The Fruit of the Spirit - Part 2

While I'm taking my annual summer break from writing new devotions, I'm sharing this series on the fruit of the Spirit, which was originally published in 2016.


Devotion for the Week...

Welcome back to our devotion series on the fruit of the Spirit. This week we'll look at love, which is the first of the nine character traits that are listed as being the fruit of the Spirit. If you missed it, click to read last week's introduction to the fruit of the Spirit.

Galatians 5:22-23 says, "But the fruit of the Spirit is love, joy, peace, forbearance, kindness, goodness, faithfulness, gentleness and self-control. Against such things there is no law." 

The character traits that the Spirit can cause to grow in us are ones that are not quite natural to us humans. Though we certainly do love people, we tend to love only certain people, the ones that we find lovable in some way. But that's not God's love. God's love depends on nothing. It just is...constant and given equally to everyone. In fact, "God demonstrates his own love for us in this: While we were still sinners, Christ died for us" (Romans 5:8).

God's love is so big and so complete that He sent Jesus to die for us when we were in total rebellion against Him. We were each firmly seated on the throne in our own hearts, quite happily serving ourselves and completely ignoring God. Some of us were simply indifferent to God, others were openly hostile, but either way we were not lovable at all. Even then, He loved us enough to see past that rebellion to the relationship that would be possible if He made the way.

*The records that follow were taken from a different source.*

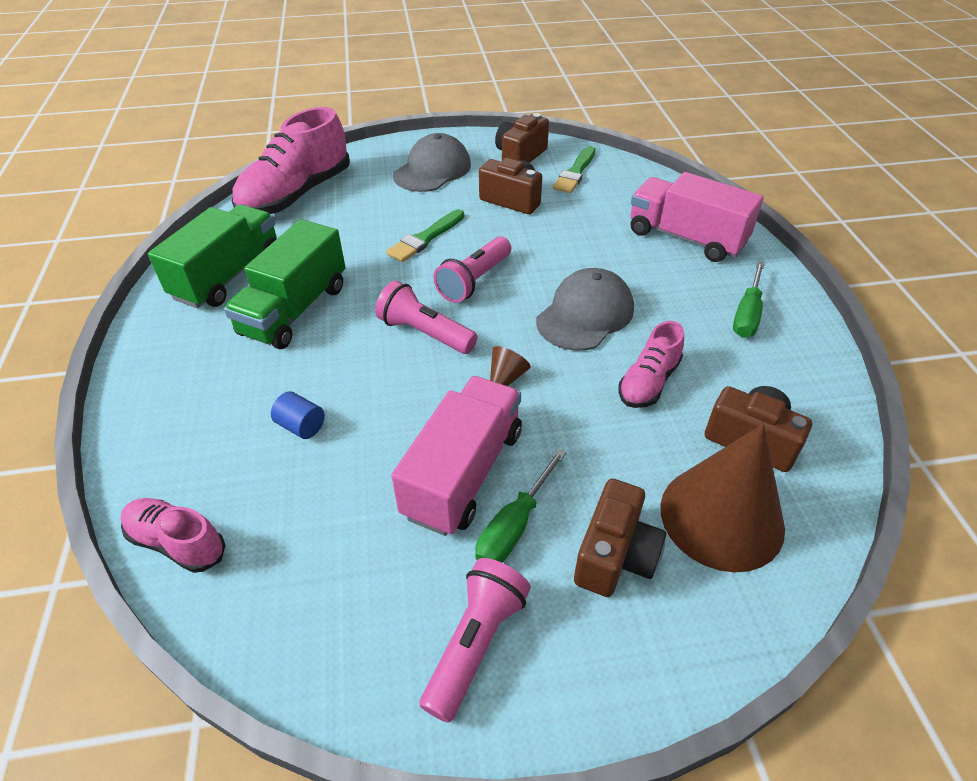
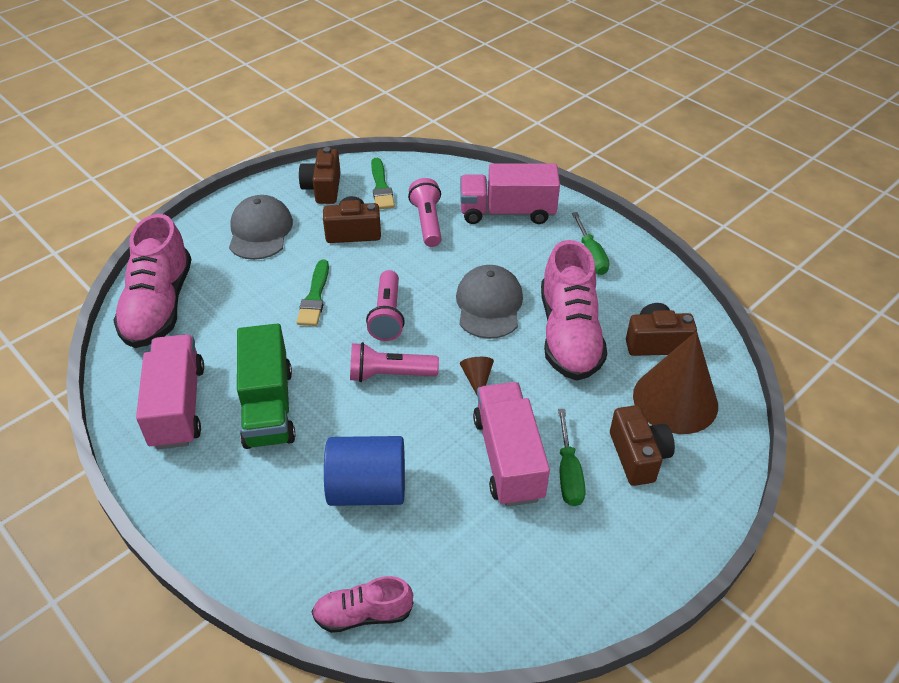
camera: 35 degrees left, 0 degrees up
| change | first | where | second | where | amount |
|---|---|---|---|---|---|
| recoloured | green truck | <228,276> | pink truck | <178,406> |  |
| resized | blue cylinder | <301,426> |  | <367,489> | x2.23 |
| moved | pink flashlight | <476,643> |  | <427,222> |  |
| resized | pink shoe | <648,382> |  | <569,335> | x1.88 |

That is the kind of love the Spirit can bring to our lives. The kind of love that sees past faults and difficult personalities. The kind of love that continues even in the face of insult or indifference. The kind of love that, quite frankly, we can't produce on our own.

Jesus asked, "If you love those who love you, what reward will you get? Are not even the tax collectors doing that?" (Matthew 5:46). In other words, anyone, even a tax collector (the lowest of the low), is capable of loving the lovable and the people who love them back. It takes a special kind of person, one who is walking with the Spirit, to love everyone.

I will be the first to admit that I often react with less-than-loving responses when faced with someone who is unlovable in some way. I am nowhere near able to get it right all the time, and it's those natural not-loving responses that prove I need the Spirit to grow God's kind of love in me.

And how does this love grow in us? Galatians 5, verse 16 says, "So I say, walk by the Spirit, and you will not gratify the desires of the flesh." As I said last week, walking by the Spirit means listening when the Spirit prompts us to do (or not do) something, and then obeying that prompt. It's an ongoing learning process, a process of letting go of our own selfish desires and embracing what God wants for us.

Jesus said in John 15:5, "I am the vine; you are the branches. If you remain in me and I in you, you will bear much fruit; apart from me you can do nothing." Remaining in Jesus means cultivating a relationship with Him. First of all, it means accepting Him as Savior, then it means spending time reading the Bible to get to know Him, it means spending time thinking about what we've read and learning to apply it to our lives and it means learning to be sensitive to the Spirit. 
With the Spirit guiding us and  teaching us,  we can learn to  love as He loves | DevotedQuilter.com

Apart from a relationship with Jesus, showing true, unconditional love to everyone is impossible. But with Him, with His Spirit guiding us and teaching us, we can learn to love as He loves.